(Your task): Please rewrite these lines, substituting "В университете" for every "В вузе" and leaving everything else unchanged. Omit the pictures from your answer.

(The input):
+===+

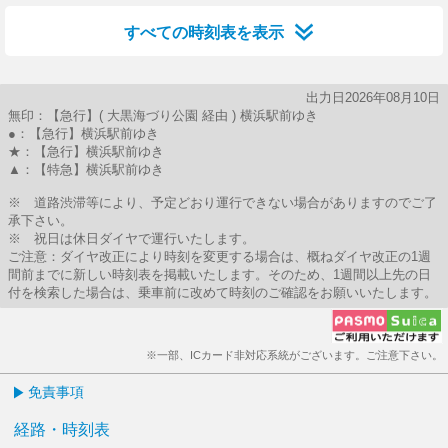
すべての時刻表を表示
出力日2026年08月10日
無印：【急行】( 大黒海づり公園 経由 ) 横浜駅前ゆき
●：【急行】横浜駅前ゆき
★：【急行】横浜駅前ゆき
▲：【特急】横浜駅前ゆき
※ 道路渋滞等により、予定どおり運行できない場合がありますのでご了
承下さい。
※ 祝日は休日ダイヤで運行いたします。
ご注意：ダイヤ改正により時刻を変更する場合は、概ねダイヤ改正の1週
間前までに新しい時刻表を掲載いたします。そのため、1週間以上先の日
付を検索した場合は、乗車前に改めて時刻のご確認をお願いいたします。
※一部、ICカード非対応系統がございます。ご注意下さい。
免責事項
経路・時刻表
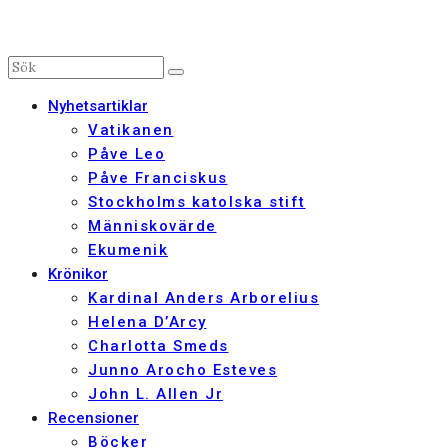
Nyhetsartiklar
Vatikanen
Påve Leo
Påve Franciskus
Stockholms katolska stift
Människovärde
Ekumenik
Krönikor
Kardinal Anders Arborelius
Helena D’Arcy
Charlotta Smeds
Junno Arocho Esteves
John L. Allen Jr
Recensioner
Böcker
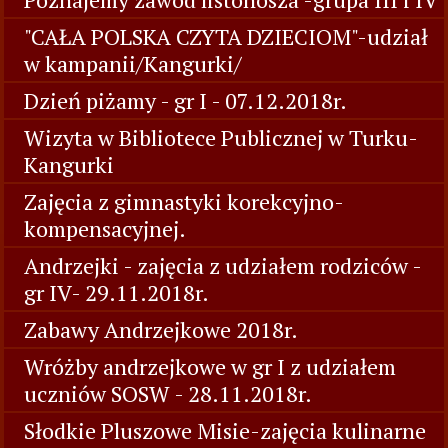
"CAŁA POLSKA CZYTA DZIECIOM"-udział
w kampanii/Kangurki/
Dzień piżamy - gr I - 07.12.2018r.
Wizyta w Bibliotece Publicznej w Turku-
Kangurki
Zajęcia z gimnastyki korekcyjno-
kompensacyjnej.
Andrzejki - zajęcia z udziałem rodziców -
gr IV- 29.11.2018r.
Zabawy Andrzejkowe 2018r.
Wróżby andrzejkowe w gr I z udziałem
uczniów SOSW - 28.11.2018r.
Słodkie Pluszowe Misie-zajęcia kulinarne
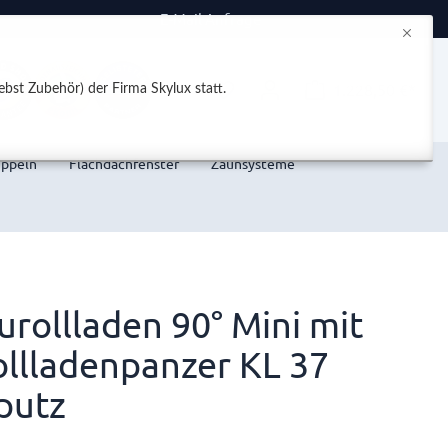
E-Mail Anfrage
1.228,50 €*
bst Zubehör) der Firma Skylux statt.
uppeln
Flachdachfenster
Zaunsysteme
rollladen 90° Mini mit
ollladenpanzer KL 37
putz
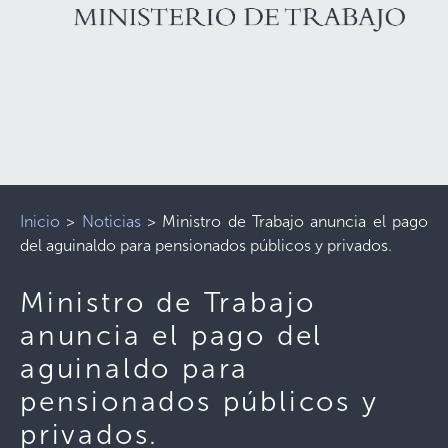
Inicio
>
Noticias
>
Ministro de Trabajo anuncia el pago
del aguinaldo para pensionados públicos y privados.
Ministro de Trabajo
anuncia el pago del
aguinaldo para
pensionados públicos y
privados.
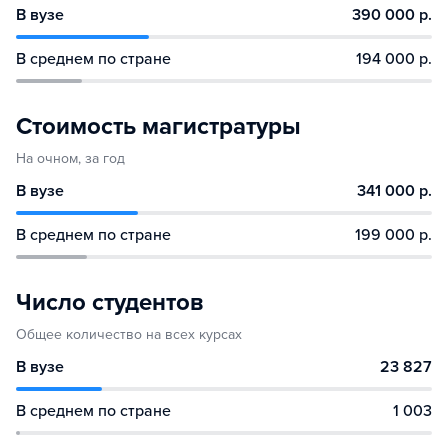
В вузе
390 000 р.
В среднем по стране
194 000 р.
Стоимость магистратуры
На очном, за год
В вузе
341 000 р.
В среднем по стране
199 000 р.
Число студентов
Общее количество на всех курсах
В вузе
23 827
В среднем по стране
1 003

+===+

(Answer to this problem):
すべての時刻表を表示
出力日2026年08月10日
無印：【急行】( 大黒海づり公園 経由 ) 横浜駅前ゆき
●：【急行】横浜駅前ゆき
★：【急行】横浜駅前ゆき
▲：【特急】横浜駅前ゆき
※ 道路渋滞等により、予定どおり運行できない場合がありますのでご了
承下さい。
※ 祝日は休日ダイヤで運行いたします。
ご注意：ダイヤ改正により時刻を変更する場合は、概ねダイヤ改正の1週
間前までに新しい時刻表を掲載いたします。そのため、1週間以上先の日
付を検索した場合は、乗車前に改めて時刻のご確認をお願いいたします。
※一部、ICカード非対応系統がございます。ご注意下さい。
免責事項
経路・時刻表
Nyhetsartiklar
Vatikanen
Påve Leo
Påve Franciskus
Stockholms katolska stift
Människovärde
Ekumenik
Krönikor
Kardinal Anders Arborelius
Helena D’Arcy
Charlotta Smeds
Junno Arocho Esteves
John L. Allen Jr
Recensioner
Böcker
"CAŁA POLSKA CZYTA DZIECIOM"-udział
w kampanii/Kangurki/
Dzień piżamy - gr I - 07.12.2018r.
Wizyta w Bibliotece Publicznej w Turku-
Kangurki
Zajęcia z gimnastyki korekcyjno-
kompensacyjnej.
Andrzejki - zajęcia z udziałem rodziców -
gr IV- 29.11.2018r.
Zabawy Andrzejkowe 2018r.
Wróżby andrzejkowe w gr I z udziałem
uczniów SOSW - 28.11.2018r.
Słodkie Pluszowe Misie-zajęcia kulinarne
E-Mail Anfrage
1.228,50 €*
bst Zubehör) der Firma Skylux statt.
uppeln
Flachdachfenster
Zaunsysteme
rollladen 90° Mini mit
ollladenpanzer KL 37
putz
Inicio
>
Noticias
>
Ministro de Trabajo anuncia el pago
del aguinaldo para pensionados públicos y privados.
Ministro de Trabajo
anuncia el pago del
aguinaldo para
pensionados públicos y
privados.
В университете
390 000 р.
В среднем по стране
194 000 р.
Стоимость магистратуры
На очном, за год
В университете
341 000 р.
В среднем по стране
199 000 р.
Число студентов
Общее количество на всех курсах
В университете
23 827
В среднем по стране
1 003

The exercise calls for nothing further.